Lime’s self-reported success is nothing new – the company has been touting its own intermittent profitability for years now. In 2020, Lime said it was both operating cash flow positive and free cash flow positive in the third quarter, and was on pace to be full-year EBITDA profitable in 2021. Lime also reported a profitable third quarter in 2021 as it was able to turn COVID from “a headwind into a tailwind.”
Reviving Lime’s IPO goals
Lime has been teasing plans to go public for years. In November 2021, Lime raised a $523 million convertible note round, a first step towards an IPO. Unfavorable market conditions slowed Lime’s roll, pausing its public debut. Now that companies like Arm, Kava and Instacart are looking to join the public markets, Lime is once again testing the waters.
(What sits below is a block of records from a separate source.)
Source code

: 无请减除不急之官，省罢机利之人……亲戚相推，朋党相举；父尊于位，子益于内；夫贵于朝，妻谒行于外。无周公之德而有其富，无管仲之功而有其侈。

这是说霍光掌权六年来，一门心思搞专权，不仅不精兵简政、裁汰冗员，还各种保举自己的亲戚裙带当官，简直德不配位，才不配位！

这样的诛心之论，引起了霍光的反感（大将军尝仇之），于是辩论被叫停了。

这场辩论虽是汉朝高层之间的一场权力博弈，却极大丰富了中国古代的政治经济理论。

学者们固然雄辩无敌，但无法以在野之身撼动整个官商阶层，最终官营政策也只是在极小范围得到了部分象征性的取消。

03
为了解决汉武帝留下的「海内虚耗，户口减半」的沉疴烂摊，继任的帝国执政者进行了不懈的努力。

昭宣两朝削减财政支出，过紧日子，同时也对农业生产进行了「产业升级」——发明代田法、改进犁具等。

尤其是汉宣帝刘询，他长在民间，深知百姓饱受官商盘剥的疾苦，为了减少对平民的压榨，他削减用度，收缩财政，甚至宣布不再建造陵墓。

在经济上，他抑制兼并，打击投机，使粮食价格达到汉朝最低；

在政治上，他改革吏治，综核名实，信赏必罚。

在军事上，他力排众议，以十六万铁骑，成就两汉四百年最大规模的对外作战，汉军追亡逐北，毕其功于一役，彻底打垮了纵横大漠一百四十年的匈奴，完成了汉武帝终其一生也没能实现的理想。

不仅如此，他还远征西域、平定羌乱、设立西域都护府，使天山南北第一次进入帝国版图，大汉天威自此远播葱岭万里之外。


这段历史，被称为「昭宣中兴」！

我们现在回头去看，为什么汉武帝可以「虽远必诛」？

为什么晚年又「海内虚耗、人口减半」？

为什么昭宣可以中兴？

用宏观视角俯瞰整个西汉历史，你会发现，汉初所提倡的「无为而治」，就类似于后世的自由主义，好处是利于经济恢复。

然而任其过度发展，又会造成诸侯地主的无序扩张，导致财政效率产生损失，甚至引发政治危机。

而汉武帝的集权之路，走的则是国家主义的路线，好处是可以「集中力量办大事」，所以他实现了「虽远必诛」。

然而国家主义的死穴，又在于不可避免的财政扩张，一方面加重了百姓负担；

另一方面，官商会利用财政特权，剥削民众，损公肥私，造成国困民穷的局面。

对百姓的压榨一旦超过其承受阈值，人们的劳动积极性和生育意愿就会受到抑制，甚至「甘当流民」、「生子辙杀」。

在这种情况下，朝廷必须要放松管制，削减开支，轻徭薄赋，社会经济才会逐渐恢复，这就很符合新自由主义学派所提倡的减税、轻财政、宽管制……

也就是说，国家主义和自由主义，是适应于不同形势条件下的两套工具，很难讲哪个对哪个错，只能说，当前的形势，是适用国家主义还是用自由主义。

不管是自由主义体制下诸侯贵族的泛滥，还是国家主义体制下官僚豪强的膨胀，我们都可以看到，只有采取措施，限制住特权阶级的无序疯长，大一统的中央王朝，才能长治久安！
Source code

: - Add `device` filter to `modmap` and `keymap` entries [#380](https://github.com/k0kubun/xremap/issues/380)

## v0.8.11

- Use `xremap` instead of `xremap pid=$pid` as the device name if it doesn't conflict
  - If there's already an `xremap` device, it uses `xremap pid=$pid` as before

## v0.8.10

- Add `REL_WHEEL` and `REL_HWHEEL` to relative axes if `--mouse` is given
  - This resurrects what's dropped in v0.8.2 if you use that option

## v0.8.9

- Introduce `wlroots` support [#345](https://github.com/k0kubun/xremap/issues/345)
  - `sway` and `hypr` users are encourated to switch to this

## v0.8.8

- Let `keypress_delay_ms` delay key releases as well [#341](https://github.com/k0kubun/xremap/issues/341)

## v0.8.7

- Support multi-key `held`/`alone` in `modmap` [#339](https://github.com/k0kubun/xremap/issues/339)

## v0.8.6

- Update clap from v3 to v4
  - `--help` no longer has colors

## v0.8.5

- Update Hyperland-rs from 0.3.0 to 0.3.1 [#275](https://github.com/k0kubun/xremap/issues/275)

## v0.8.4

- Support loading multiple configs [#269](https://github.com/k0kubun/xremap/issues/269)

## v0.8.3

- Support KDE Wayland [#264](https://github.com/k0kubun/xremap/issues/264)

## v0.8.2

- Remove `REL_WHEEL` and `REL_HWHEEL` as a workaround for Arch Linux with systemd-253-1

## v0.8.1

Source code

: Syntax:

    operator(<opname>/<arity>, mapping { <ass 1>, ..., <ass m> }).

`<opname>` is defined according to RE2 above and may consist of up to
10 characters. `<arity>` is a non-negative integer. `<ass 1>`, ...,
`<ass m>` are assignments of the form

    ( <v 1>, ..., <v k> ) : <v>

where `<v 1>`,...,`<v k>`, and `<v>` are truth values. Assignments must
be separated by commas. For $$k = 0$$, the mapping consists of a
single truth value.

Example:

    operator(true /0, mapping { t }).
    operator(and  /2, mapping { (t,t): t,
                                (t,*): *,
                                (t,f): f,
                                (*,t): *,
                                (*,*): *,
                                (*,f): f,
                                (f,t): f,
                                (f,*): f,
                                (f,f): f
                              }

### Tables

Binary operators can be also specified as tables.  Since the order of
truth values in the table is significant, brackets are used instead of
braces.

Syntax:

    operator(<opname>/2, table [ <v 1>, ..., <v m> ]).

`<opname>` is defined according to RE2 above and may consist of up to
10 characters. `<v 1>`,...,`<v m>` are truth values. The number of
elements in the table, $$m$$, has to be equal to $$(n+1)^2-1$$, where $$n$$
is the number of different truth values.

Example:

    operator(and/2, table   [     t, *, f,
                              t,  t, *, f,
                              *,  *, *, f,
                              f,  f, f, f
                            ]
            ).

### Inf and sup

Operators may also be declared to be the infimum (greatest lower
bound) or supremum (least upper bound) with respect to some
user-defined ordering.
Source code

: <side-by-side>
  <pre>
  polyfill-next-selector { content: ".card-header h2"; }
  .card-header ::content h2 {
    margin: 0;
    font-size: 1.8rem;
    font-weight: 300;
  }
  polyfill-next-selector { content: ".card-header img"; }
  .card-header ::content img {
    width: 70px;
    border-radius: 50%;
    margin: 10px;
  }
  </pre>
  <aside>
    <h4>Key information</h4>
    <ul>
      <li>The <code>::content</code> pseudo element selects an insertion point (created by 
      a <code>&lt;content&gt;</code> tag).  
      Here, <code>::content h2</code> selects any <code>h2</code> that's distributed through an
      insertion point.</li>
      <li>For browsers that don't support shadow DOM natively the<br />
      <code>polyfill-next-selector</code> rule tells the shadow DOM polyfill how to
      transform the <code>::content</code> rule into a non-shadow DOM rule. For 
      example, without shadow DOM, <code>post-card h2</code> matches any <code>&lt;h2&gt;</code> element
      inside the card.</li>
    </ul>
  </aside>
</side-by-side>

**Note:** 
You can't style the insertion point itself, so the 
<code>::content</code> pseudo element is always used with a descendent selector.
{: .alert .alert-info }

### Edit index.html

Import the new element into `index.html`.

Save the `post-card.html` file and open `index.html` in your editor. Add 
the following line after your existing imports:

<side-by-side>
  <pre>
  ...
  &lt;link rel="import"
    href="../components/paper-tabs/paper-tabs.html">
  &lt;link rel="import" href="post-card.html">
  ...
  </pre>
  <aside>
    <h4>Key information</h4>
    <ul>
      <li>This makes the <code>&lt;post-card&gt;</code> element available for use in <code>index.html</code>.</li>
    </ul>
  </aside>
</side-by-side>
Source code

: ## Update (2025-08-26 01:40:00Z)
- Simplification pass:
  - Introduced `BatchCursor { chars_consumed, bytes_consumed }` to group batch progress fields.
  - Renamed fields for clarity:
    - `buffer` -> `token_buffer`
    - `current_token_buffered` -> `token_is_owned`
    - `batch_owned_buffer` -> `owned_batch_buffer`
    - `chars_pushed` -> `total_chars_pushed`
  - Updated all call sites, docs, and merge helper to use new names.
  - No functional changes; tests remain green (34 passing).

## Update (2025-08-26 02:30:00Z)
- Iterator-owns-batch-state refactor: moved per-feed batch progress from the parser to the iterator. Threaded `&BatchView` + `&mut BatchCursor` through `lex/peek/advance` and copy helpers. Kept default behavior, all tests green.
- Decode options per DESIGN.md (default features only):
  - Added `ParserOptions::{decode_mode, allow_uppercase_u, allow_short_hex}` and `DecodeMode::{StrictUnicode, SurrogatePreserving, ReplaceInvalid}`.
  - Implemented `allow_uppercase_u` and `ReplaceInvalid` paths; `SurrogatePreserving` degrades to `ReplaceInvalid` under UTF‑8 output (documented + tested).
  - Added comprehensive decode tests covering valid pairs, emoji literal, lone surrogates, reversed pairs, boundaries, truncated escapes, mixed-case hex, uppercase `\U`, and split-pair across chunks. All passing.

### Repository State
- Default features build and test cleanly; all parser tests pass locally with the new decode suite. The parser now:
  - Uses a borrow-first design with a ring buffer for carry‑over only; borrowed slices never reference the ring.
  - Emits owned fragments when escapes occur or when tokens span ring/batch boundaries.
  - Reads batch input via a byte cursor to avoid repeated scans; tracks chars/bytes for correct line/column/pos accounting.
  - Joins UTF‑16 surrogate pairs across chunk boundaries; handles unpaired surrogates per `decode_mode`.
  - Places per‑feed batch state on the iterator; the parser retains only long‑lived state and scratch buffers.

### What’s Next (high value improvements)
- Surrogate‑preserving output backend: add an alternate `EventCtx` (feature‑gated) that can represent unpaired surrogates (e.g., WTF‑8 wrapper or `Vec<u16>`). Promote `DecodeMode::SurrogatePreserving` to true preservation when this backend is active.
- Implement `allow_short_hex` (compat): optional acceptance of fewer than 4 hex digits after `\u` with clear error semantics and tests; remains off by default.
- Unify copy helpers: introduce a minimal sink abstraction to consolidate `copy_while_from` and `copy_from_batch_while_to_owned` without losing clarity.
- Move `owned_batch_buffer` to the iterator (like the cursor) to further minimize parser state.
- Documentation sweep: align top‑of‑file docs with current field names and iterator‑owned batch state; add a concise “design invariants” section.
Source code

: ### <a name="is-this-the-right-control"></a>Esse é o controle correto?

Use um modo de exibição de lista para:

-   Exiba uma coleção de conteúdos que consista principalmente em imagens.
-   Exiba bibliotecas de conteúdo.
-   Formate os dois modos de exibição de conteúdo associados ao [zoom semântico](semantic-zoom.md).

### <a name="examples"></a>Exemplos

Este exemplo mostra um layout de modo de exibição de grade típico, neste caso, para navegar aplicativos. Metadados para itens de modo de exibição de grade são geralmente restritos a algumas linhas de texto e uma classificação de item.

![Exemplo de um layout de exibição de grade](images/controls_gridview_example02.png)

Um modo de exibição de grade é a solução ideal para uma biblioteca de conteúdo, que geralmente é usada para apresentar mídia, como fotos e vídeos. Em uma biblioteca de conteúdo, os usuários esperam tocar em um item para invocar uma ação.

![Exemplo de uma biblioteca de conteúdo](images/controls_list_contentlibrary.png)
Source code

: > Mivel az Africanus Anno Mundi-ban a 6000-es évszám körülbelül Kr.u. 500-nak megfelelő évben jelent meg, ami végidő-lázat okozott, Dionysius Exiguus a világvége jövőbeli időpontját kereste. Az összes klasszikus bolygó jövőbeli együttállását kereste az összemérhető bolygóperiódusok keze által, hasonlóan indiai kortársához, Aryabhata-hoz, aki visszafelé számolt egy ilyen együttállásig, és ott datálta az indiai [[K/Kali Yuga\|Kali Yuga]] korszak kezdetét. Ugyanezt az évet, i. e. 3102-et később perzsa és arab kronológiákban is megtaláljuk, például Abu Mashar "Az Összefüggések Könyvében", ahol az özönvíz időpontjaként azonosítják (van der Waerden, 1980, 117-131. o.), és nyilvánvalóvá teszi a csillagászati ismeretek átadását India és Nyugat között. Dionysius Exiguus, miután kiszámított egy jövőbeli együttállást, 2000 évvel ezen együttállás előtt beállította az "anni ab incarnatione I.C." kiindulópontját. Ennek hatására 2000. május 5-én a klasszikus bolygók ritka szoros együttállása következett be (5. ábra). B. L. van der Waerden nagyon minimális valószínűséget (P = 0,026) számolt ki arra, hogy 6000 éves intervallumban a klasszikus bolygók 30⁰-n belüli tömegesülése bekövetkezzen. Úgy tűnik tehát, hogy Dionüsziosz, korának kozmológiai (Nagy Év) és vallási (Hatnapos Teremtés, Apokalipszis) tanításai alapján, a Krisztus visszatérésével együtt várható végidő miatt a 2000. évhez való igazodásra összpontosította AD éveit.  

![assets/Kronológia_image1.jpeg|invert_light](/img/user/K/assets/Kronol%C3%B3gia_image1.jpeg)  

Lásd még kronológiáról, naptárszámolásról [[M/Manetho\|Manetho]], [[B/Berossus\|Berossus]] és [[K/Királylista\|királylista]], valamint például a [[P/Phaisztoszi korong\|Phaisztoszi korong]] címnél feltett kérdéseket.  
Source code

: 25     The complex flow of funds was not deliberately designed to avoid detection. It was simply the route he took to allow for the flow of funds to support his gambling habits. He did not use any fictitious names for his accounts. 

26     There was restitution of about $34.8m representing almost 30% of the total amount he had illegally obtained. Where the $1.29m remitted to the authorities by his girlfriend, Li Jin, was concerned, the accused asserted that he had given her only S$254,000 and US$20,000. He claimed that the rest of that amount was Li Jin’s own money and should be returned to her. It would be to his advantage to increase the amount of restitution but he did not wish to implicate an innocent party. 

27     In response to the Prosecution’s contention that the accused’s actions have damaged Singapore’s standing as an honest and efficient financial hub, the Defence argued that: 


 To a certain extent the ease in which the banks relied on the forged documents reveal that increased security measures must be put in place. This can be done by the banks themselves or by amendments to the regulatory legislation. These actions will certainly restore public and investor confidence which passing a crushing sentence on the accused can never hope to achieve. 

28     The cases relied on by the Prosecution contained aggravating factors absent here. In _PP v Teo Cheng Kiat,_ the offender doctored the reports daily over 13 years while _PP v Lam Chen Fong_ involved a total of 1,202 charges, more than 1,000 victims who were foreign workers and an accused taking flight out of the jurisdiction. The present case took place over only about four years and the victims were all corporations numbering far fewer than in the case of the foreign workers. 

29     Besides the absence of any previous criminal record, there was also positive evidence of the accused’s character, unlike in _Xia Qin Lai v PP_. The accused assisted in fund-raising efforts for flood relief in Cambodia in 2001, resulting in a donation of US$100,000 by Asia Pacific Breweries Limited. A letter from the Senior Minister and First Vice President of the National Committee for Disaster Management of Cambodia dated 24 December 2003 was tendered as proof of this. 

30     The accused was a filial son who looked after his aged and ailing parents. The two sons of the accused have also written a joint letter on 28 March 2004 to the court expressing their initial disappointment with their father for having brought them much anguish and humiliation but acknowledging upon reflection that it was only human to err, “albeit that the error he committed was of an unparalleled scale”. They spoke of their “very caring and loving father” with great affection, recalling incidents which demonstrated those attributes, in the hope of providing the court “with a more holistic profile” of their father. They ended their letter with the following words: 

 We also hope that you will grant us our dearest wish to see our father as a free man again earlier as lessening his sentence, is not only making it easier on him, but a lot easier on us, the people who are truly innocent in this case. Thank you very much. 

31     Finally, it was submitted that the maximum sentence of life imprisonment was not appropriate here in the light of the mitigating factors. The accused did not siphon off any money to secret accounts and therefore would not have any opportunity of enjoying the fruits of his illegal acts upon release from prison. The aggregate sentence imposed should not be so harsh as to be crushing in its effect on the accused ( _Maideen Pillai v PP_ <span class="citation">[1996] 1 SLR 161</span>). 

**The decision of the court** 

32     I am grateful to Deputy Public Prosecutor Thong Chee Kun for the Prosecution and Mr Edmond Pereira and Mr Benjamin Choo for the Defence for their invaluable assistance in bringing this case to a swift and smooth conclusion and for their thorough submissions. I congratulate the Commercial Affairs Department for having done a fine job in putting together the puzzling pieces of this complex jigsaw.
“We’re seeing the opening of the IPO market, and it’s happening at a great time because if you look at 2021, a lot of the companies that went public then are not growing particularly fast or were not profitable,” said Ting. “Today, I think the market is going to demand significant growth, and it’s going to demand proven profitability, free cash flow generated. And the great thing is Lime is exactly there. We’re delivering really fantastic growth so far this year. We’re on a path to getting free cash flow positive. We have all the ingredients to take this company public.”
Lime did not confirm if it has hired an investment firm as underwriters for its IPO yet, but the message is clear. If the market mood remains positive, Lime will make its move.